Field experience had belied all the optimistic theories about working power in low gravity. Mars was tiring. Whether this came from the unrelenting cold or the odd, pounding sunlight (even after the UV was screened out by faceplates) or the simple fact that human reflexes were not geared for 0.38 g, or some more subtle facet, nobody knew. It meant that they could not count on a quick ascent at the end of a trying day.

“You want geological samples, I want biological. Mine weigh next to nothing, yours a lot. I’ll trade you some of my personal weight allowance for time down here.”

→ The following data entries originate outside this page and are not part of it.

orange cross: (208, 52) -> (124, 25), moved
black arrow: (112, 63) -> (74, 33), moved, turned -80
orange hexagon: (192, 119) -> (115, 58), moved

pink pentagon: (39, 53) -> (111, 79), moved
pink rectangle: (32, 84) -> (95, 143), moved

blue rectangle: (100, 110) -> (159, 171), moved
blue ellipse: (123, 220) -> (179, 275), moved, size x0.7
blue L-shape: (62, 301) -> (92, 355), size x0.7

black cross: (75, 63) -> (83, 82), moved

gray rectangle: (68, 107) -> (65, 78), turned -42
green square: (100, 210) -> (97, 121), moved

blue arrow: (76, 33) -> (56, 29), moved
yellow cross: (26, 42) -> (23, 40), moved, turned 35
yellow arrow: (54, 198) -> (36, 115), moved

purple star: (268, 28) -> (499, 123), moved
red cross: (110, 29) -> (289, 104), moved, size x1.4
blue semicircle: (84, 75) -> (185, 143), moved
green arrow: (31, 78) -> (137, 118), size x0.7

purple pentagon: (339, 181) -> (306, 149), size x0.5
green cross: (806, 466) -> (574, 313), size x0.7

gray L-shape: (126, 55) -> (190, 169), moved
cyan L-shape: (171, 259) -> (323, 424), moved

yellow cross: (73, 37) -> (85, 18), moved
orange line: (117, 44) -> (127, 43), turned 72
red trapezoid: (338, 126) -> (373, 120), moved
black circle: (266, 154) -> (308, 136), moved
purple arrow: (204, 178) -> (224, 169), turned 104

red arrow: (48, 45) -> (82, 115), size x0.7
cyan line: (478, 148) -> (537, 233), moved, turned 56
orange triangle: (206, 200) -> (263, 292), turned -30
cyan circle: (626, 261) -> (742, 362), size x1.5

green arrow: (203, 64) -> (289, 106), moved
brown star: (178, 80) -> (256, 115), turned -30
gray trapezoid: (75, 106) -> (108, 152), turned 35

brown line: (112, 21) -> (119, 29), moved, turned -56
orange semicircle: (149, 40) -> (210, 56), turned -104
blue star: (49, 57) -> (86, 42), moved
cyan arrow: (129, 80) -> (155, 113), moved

He raised his eyebrows, his eyes through his smeared faceplate giving her a long, shrewd study. “How much?”

“A kilogram per hour.”

“Ummm. Not bad. Okay, a deal.”

“Good.” She shook hands solemnly, glove to glove. A fully binding guy contract, she thought somewhat giddily.

“Viktor’s counting on using some of your allowance to drag back more nuggets and ‘jewels,’ y’know.”

“It’s my allowance.”

“Hey, just a friendly remark. Not trying to get between you two.”

“Thanks for the thought, but I’ll deal with Viktor. Ready to go? We’re eating into my hard-bought hours.”

They returned to the ledge where Julia had her accident, two hundred meters further in. On the other side of the fortuitous overhang they found a pool covered with slime on a ledge. It was crusty, black and brown, and gave reluctantly when she poked it with a finger.

“Defense against the desiccation,” she guessed.

Marc swept his handbeam around. The mat hung here like drapes from the rough walls. “Open water on Mars. Wow.”